Tripes, pieds, foie, cervelle ou ris ont longtemps été prisés par les amateurs de plats typiques de la riche cuisine nationale entre "ker3ine" et "tkelia". Prisés pour leur prix abordable, à une époque où la viande bovine se vendait encore à moins de 120 dirhams le kilogramme, les abats n'échappent pas à la tendance haussière observée aujourd'hui sur le marché des viandes rouges.
"La flambée des prix de revient de la viande rouge, notamment la viande bovine, s'est répercutée également sur les prix des abats. Beaucoup de professionnels se sont retirés de l'activité à cause de la montée en flèche des coûts", déplore Younes Gadiri, membre de l'Association nationale des producteurs de viandes rouges.

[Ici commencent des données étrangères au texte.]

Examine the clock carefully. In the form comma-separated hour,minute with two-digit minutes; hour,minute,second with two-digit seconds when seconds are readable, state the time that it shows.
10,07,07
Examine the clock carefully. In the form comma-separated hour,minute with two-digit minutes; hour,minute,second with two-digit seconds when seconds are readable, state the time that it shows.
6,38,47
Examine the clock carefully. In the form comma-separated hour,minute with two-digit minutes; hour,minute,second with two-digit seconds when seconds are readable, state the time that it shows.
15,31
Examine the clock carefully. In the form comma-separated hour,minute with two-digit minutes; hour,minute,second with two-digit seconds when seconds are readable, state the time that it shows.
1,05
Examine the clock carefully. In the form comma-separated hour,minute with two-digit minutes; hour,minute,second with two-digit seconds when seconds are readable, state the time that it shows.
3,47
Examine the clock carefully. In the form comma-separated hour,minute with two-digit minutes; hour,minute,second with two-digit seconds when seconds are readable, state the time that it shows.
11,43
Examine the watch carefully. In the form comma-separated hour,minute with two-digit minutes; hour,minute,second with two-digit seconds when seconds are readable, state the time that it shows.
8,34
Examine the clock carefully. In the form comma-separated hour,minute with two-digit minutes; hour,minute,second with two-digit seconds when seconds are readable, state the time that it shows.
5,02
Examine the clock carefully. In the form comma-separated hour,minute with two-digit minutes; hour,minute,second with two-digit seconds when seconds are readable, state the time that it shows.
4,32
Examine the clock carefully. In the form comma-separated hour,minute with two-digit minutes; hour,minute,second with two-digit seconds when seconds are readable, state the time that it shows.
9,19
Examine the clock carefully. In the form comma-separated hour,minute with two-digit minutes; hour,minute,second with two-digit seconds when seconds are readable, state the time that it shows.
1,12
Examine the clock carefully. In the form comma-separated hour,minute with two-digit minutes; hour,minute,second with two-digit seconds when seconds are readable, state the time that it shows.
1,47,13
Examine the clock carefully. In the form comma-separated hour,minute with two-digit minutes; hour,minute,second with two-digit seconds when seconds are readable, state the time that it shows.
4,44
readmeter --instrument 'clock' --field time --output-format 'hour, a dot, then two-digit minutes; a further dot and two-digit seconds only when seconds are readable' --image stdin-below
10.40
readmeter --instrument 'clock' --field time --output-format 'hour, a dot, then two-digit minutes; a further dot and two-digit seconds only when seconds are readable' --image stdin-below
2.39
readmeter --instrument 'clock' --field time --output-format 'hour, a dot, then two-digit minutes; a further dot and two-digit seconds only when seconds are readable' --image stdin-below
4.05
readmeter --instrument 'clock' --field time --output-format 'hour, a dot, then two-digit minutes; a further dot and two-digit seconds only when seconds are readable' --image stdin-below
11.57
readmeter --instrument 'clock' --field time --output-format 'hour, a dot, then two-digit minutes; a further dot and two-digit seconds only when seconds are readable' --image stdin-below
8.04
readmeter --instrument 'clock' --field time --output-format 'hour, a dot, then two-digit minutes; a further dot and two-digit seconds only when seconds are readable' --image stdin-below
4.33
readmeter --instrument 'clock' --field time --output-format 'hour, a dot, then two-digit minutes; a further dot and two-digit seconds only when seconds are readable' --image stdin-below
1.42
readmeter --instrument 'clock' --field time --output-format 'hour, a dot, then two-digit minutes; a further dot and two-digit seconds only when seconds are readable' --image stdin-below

Beaucoup de professionnels se sont retirés de l'activité à cause de la montée en flèche des coûts
Les abats des bovins atteignent jusqu'à 160 DH le kilo dans les boucheries
Le prix du foie de bœuf a atteint aujourd'hui 160 DH/kg dans les boucheries, contre un prix de gros de 115 à 120 DH/kg, précise Younes Gadiri. Ce dernier d'ajouter : "Auparavant, le prix de gros du foie de bœuf ne dépassait pas 90 à 95 DH/kg".
Les tripes de bœuf se vendent désormais à 35-40 DH/kg alors qu'elles se vendaient, il y a quatre ans de cela, à 20 DH/kg. Vendus à l'unité, les pieds de bœuf sont maintenant vendus au prix de 120 à 130 DH alors qu'ils se vendaient à 80-90 DH/l'unité, note le professionnel.
Pour stabiliser les prix, le gouvernement envisage d'importer de la viande rouge prête à la consommation
La tendance haussière qui s'est emparée du marché des viandes rouges trouve son explication dans la sécheresse, le coût élevé du fourrage, mais également le boycott du lait cru remplacé par le lait en poudre, selon des professionnels du secteur sondés par Médias24.
Nous rappelons que, pour stabiliser les prix, le gouvernement envisage d'importer de la viande rouge prête à la consommation.
Parmi les mesures discutées, le 10 octobre dernier, lors de la réunion tenue par le chef du gouvernement avec les filières agricoles, l'exécutif envisage d'importer de la viande rouge prête à la consommation pour stabiliser les prix sur le marché, apprend-on de sources informées.